DIRECTIONS FOR THIS TASK. Copy word for word the stretch of the coupon analysis below, from "As we can see" through "the second-least coupons.".

To further explore this thought, we should look at which coupons are issued to which household compositions to identify the opportunity at hand.
hh_levels <- c("1 Adult Kids","1 Adult No Kids","2 Adults Kids","2 Adults No Kids")
#Joining coupons issued caused a new batch of households with unknown comps to emerge, so for the sake of integration those had to be filtered out
#separate out the top 5 for each group
issued_top5 <- campaigns %>%
inner_join(coupons, by = "campaign_id") %>%
inner_join(products, by = "product_id") %>%
inner_join(demographics, by = "household_id") %>%
filter(household_comp %in% hh_levels,
!is.na(product_category),
product_category != "COUPON/MISC ITEMS") %>%
count(household_comp, product_category, name = "coupons_issued") %>%
mutate(household_comp = factor(household_comp, levels = hh_levels)) %>%
group_by(household_comp) %>%
slice_max(coupons_issued, n = 5, with_ties = FALSE) %>%
mutate(cat_ord = forcats::fct_reorder(product_category, coupons_issued)) %>%
ungroup()
#This is largely just to force recognition of singular categories
#so the system does not see 2 adults with kids beef as different
#from one adult with kids beef
ggplot(issued_top5,
aes(x = coupons_issued, y = cat_ord, fill = household_comp)) +
geom_col(show.legend = FALSE) +
facet_wrap(~ household_comp, ncol = 2) +
scale_fill_brewer(palette = "Paired") +
labs(
title = "Top 5 Coupons Issued by Household Comp",
x = "Coupons Issued", y = "Product Category"
) +
theme_minimal(base_size = 13)
As we can see from this data, there is a punishing mismatch in
coupons issued to household compositions vs what is redeemed. Despite
the 2 Adults with Kids demographic being the largest consumer of beef
coupons and is far more likely to make further purchases with additional
beef coupons, this demographic is the second lowest recipient of coupons
for beef. Similarly, 1 Adult No Kids receives the second-most makeup
coupons despite not being a particularly remarkable consumer of such,
while 2 adults with kids were shown to be the largest consumer yet again
receive the second-least coupons.

MATERIAL PROVIDED.
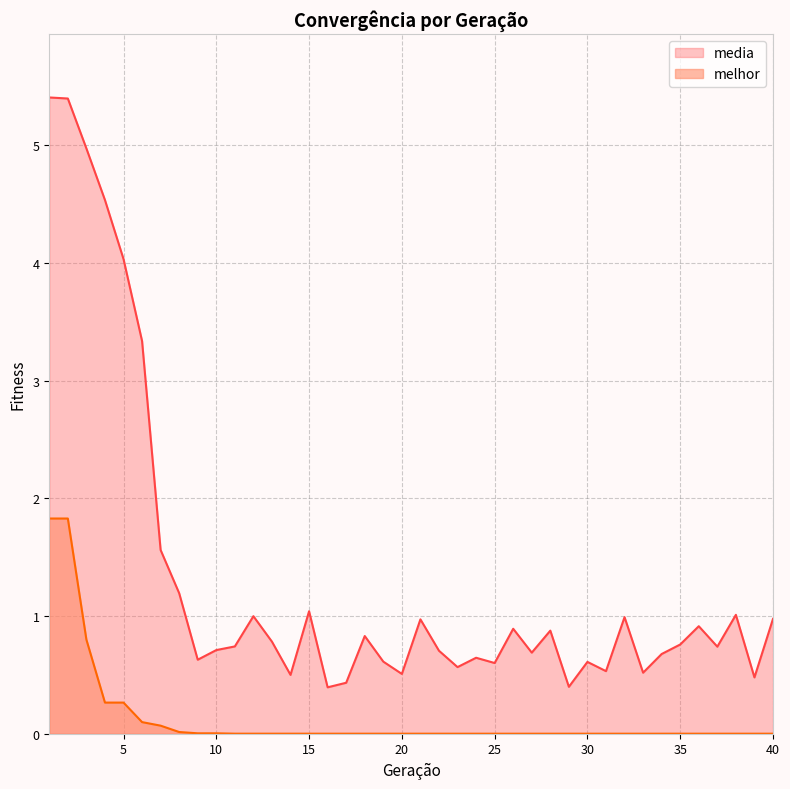

Reading left to right, list all the values displayed in this chart.

media: 1=5.4	2=5.4	3=5.0	4=4.5	5=4.0	6=3.3	7=1.6	8=1.2	9=0.6	10=0.7	11=0.7	12=1.0	13=0.8	14=0.5	15=1.0	16=0.4	17=0.4	18=0.8	19=0.6	20=0.5	21=1.0	22=0.7	23=0.6	24=0.6	25=0.6	26=0.9	27=0.7	28=0.9	29=0.4	30=0.6	31=0.5	32=1.0	33=0.5	34=0.7	35=0.8	36=0.9	37=0.7	38=1.0	39=0.5	40=1.0
melhor: 1=1.8	2=1.8	3=0.8	4=0.3	5=0.3	6=0.1	7=0.1	8=0.0	9=0.0	10=0.0	11=0.0	12=0.0	13=0.0	14=0.0	15=0.0	16=0.0	17=0.0	18=0.0	19=0.0	20=0.0	21=0.0	22=0.0	23=0.0	24=0.0	25=0.0	26=0.0	27=0.0	28=0.0	29=0.0	30=0.0	31=0.0	32=0.0	33=0.0	34=0.0	35=0.0	36=0.0	37=0.0	38=0.0	39=0.0	40=0.0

REPLY.
As we can see from this data, there is a punishing mismatch in
coupons issued to household compositions vs what is redeemed. Despite
the 2 Adults with Kids demographic being the largest consumer of beef
coupons and is far more likely to make further purchases with additional
beef coupons, this demographic is the second lowest recipient of coupons
for beef. Similarly, 1 Adult No Kids receives the second-most makeup
coupons despite not being a particularly remarkable consumer of such,
while 2 adults with kids were shown to be the largest consumer yet again
receive the second-least coupons.